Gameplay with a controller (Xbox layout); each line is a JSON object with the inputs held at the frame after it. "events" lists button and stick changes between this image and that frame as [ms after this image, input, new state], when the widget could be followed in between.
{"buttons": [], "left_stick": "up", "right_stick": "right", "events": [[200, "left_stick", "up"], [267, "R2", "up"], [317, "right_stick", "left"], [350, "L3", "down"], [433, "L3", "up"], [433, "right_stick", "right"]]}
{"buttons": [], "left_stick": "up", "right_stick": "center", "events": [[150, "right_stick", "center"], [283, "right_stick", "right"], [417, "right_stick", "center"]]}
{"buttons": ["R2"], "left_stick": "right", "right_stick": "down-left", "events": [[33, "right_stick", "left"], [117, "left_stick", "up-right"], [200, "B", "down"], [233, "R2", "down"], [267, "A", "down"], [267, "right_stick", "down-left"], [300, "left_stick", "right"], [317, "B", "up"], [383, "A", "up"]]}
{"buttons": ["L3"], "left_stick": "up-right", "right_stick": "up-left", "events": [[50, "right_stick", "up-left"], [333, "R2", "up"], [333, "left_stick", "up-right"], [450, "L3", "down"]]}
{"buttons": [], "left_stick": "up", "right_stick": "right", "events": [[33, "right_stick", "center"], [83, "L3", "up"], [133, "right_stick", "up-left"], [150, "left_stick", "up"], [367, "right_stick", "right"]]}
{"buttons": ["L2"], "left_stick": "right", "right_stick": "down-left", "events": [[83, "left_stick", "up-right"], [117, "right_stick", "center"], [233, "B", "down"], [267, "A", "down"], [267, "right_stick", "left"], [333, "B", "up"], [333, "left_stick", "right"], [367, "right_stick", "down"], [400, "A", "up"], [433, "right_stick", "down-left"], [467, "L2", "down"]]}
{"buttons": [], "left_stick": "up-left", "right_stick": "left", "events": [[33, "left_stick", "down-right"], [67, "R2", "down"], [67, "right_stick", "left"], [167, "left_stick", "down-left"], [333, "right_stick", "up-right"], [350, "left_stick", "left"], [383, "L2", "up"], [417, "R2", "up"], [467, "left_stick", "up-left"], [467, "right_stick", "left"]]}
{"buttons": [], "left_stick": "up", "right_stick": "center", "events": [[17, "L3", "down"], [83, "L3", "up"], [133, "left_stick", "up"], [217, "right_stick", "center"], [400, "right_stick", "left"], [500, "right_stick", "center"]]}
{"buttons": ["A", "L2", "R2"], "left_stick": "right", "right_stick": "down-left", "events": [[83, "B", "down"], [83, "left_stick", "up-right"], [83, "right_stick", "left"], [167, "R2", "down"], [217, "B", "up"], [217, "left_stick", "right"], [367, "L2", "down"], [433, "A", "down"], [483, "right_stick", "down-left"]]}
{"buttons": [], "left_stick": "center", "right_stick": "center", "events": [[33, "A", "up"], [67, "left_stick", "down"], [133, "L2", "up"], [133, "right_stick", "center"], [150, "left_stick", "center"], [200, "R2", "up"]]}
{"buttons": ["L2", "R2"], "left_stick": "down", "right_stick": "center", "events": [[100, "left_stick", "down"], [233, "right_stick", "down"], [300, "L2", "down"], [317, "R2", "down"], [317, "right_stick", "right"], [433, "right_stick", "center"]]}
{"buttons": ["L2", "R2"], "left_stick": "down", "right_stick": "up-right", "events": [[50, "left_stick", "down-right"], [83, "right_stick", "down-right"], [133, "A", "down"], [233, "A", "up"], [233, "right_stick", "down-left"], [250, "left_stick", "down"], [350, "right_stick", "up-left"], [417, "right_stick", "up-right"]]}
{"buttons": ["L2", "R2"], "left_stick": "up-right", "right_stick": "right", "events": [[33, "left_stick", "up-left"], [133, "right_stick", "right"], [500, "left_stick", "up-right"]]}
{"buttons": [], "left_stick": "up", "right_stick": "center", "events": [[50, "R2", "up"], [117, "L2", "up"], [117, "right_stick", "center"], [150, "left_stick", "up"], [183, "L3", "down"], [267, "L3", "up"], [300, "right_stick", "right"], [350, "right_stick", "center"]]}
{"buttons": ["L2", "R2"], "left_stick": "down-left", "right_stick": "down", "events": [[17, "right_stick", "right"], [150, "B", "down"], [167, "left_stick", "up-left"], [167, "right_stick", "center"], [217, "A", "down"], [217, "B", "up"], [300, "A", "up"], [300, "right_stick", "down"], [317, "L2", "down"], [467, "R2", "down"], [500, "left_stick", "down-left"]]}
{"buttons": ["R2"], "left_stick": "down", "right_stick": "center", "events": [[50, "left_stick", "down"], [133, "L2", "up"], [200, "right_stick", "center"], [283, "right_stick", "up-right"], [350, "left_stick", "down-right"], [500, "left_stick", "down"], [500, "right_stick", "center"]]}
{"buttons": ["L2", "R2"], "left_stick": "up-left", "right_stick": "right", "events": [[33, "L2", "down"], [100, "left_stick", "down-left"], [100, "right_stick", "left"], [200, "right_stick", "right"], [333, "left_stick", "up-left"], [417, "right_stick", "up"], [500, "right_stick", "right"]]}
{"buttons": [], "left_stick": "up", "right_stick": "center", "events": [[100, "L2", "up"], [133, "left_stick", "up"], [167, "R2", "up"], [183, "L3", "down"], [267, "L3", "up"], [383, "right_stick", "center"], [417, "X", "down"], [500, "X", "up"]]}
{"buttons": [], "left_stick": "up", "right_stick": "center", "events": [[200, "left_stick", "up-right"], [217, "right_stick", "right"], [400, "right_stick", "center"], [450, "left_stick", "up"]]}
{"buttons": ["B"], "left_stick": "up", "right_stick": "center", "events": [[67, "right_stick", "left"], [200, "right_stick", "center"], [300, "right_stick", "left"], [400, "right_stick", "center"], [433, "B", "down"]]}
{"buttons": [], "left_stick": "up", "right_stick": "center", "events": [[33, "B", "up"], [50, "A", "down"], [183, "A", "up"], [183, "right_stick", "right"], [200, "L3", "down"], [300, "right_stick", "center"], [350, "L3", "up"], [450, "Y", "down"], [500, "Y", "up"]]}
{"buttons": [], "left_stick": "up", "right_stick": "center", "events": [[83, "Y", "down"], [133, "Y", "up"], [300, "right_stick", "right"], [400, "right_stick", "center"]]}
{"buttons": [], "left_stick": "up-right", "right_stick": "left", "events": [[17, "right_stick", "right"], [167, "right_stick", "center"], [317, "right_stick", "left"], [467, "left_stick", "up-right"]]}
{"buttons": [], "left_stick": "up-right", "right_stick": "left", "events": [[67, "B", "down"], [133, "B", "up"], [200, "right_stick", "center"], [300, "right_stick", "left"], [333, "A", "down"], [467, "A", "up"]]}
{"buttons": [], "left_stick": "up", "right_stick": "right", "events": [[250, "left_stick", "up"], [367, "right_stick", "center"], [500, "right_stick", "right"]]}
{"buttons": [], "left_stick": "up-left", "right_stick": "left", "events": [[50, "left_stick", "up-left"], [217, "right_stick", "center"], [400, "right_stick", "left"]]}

* * * * * * * * *

What you have to do —
Every entry above needs to be written out again exactly.

Response to this task —
Gameplay with a controller (Xbox layout); each line is a JSON object with the inputs held at the frame after it. "events" lists button and stick changes between this image and that frame as [ms after this image, input, new state], when the widget could be followed in between.
{"buttons": [], "left_stick": "up", "right_stick": "right", "events": [[200, "left_stick", "up"], [267, "R2", "up"], [317, "right_stick", "left"], [350, "L3", "down"], [433, "L3", "up"], [433, "right_stick", "right"]]}
{"buttons": [], "left_stick": "up", "right_stick": "center", "events": [[150, "right_stick", "center"], [283, "right_stick", "right"], [417, "right_stick", "center"]]}
{"buttons": ["R2"], "left_stick": "right", "right_stick": "down-left", "events": [[33, "right_stick", "left"], [117, "left_stick", "up-right"], [200, "B", "down"], [233, "R2", "down"], [267, "A", "down"], [267, "right_stick", "down-left"], [300, "left_stick", "right"], [317, "B", "up"], [383, "A", "up"]]}
{"buttons": ["L3"], "left_stick": "up-right", "right_stick": "up-left", "events": [[50, "right_stick", "up-left"], [333, "R2", "up"], [333, "left_stick", "up-right"], [450, "L3", "down"]]}
{"buttons": [], "left_stick": "up", "right_stick": "right", "events": [[33, "right_stick", "center"], [83, "L3", "up"], [133, "right_stick", "up-left"], [150, "left_stick", "up"], [367, "right_stick", "right"]]}
{"buttons": ["L2"], "left_stick": "right", "right_stick": "down-left", "events": [[83, "left_stick", "up-right"], [117, "right_stick", "center"], [233, "B", "down"], [267, "A", "down"], [267, "right_stick", "left"], [333, "B", "up"], [333, "left_stick", "right"], [367, "right_stick", "down"], [400, "A", "up"], [433, "right_stick", "down-left"], [467, "L2", "down"]]}
{"buttons": [], "left_stick": "up-left", "right_stick": "left", "events": [[33, "left_stick", "down-right"], [67, "R2", "down"], [67, "right_stick", "left"], [167, "left_stick", "down-left"], [333, "right_stick", "up-right"], [350, "left_stick", "left"], [383, "L2", "up"], [417, "R2", "up"], [467, "left_stick", "up-left"], [467, "right_stick", "left"]]}
{"buttons": [], "left_stick": "up", "right_stick": "center", "events": [[17, "L3", "down"], [83, "L3", "up"], [133, "left_stick", "up"], [217, "right_stick", "center"], [400, "right_stick", "left"], [500, "right_stick", "center"]]}
{"buttons": ["A", "L2", "R2"], "left_stick": "right", "right_stick": "down-left", "events": [[83, "B", "down"], [83, "left_stick", "up-right"], [83, "right_stick", "left"], [167, "R2", "down"], [217, "B", "up"], [217, "left_stick", "right"], [367, "L2", "down"], [433, "A", "down"], [483, "right_stick", "down-left"]]}
{"buttons": [], "left_stick": "center", "right_stick": "center", "events": [[33, "A", "up"], [67, "left_stick", "down"], [133, "L2", "up"], [133, "right_stick", "center"], [150, "left_stick", "center"], [200, "R2", "up"]]}
{"buttons": ["L2", "R2"], "left_stick": "down", "right_stick": "center", "events": [[100, "left_stick", "down"], [233, "right_stick", "down"], [300, "L2", "down"], [317, "R2", "down"], [317, "right_stick", "right"], [433, "right_stick", "center"]]}
{"buttons": ["L2", "R2"], "left_stick": "down", "right_stick": "up-right", "events": [[50, "left_stick", "down-right"], [83, "right_stick", "down-right"], [133, "A", "down"], [233, "A", "up"], [233, "right_stick", "down-left"], [250, "left_stick", "down"], [350, "right_stick", "up-left"], [417, "right_stick", "up-right"]]}
{"buttons": ["L2", "R2"], "left_stick": "up-right", "right_stick": "right", "events": [[33, "left_stick", "up-left"], [133, "right_stick", "right"], [500, "left_stick", "up-right"]]}
{"buttons": [], "left_stick": "up", "right_stick": "center", "events": [[50, "R2", "up"], [117, "L2", "up"], [117, "right_stick", "center"], [150, "left_stick", "up"], [183, "L3", "down"], [267, "L3", "up"], [300, "right_stick", "right"], [350, "right_stick", "center"]]}
{"buttons": ["L2", "R2"], "left_stick": "down-left", "right_stick": "down", "events": [[17, "right_stick", "right"], [150, "B", "down"], [167, "left_stick", "up-left"], [167, "right_stick", "center"], [217, "A", "down"], [217, "B", "up"], [300, "A", "up"], [300, "right_stick", "down"], [317, "L2", "down"], [467, "R2", "down"], [500, "left_stick", "down-left"]]}
{"buttons": ["R2"], "left_stick": "down", "right_stick": "center", "events": [[50, "left_stick", "down"], [133, "L2", "up"], [200, "right_stick", "center"], [283, "right_stick", "up-right"], [350, "left_stick", "down-right"], [500, "left_stick", "down"], [500, "right_stick", "center"]]}
{"buttons": ["L2", "R2"], "left_stick": "up-left", "right_stick": "right", "events": [[33, "L2", "down"], [100, "left_stick", "down-left"], [100, "right_stick", "left"], [200, "right_stick", "right"], [333, "left_stick", "up-left"], [417, "right_stick", "up"], [500, "right_stick", "right"]]}
{"buttons": [], "left_stick": "up", "right_stick": "center", "events": [[100, "L2", "up"], [133, "left_stick", "up"], [167, "R2", "up"], [183, "L3", "down"], [267, "L3", "up"], [383, "right_stick", "center"], [417, "X", "down"], [500, "X", "up"]]}
{"buttons": [], "left_stick": "up", "right_stick": "center", "events": [[200, "left_stick", "up-right"], [217, "right_stick", "right"], [400, "right_stick", "center"], [450, "left_stick", "up"]]}
{"buttons": ["B"], "left_stick": "up", "right_stick": "center", "events": [[67, "right_stick", "left"], [200, "right_stick", "center"], [300, "right_stick", "left"], [400, "right_stick", "center"], [433, "B", "down"]]}
{"buttons": [], "left_stick": "up", "right_stick": "center", "events": [[33, "B", "up"], [50, "A", "down"], [183, "A", "up"], [183, "right_stick", "right"], [200, "L3", "down"], [300, "right_stick", "center"], [350, "L3", "up"], [450, "Y", "down"], [500, "Y", "up"]]}
{"buttons": [], "left_stick": "up", "right_stick": "center", "events": [[83, "Y", "down"], [133, "Y", "up"], [300, "right_stick", "right"], [400, "right_stick", "center"]]}
{"buttons": [], "left_stick": "up-right", "right_stick": "left", "events": [[17, "right_stick", "right"], [167, "right_stick", "center"], [317, "right_stick", "left"], [467, "left_stick", "up-right"]]}
{"buttons": [], "left_stick": "up-right", "right_stick": "left", "events": [[67, "B", "down"], [133, "B", "up"], [200, "right_stick", "center"], [300, "right_stick", "left"], [333, "A", "down"], [467, "A", "up"]]}
{"buttons": [], "left_stick": "up", "right_stick": "right", "events": [[250, "left_stick", "up"], [367, "right_stick", "center"], [500, "right_stick", "right"]]}
{"buttons": [], "left_stick": "up-left", "right_stick": "left", "events": [[50, "left_stick", "up-left"], [217, "right_stick", "center"], [400, "right_stick", "left"]]}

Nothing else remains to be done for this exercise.